EXERCISE PROMPT: Below are records; give the number of their lines that contain "appeared", and only that number.

══ RECORDS FOR THIS EXERCISE ══

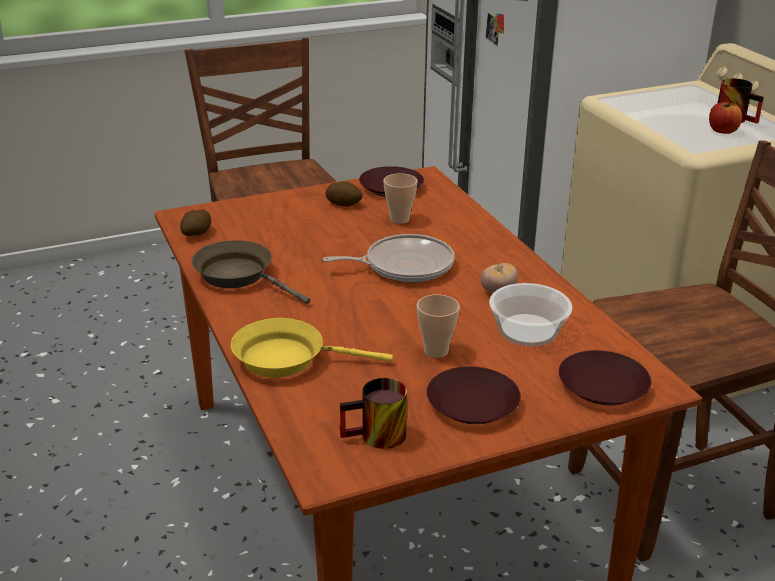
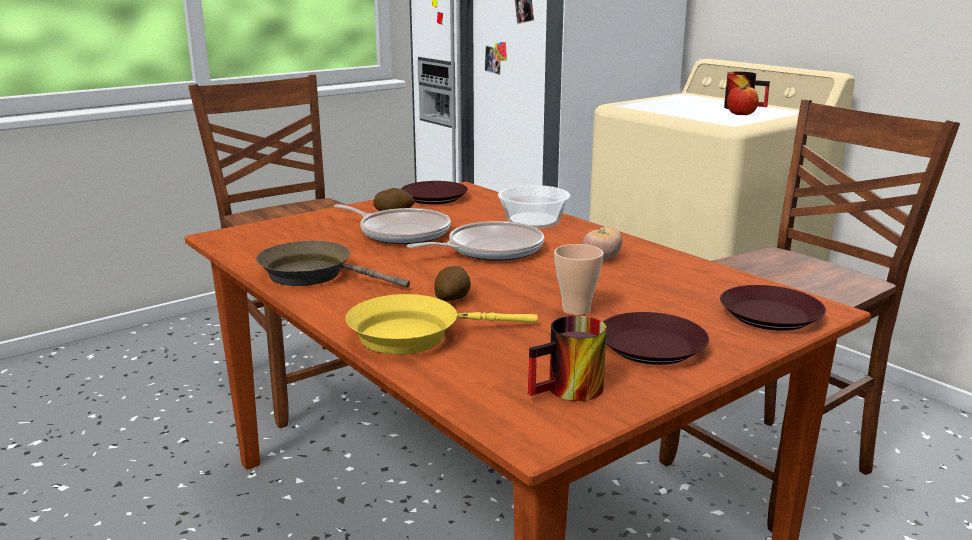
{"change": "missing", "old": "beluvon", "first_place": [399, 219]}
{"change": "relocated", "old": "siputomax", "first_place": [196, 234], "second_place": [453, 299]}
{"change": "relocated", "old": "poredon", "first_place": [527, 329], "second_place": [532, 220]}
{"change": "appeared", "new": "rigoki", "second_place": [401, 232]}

═══
══ RECORDS FOR THIS EXERCISE ══

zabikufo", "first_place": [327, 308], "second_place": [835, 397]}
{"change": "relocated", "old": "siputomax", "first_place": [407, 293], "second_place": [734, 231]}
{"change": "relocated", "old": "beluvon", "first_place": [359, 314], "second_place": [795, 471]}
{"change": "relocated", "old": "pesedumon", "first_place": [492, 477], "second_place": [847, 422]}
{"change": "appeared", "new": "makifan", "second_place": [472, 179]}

═══

RESPONSE TO THE EXERCISE: 2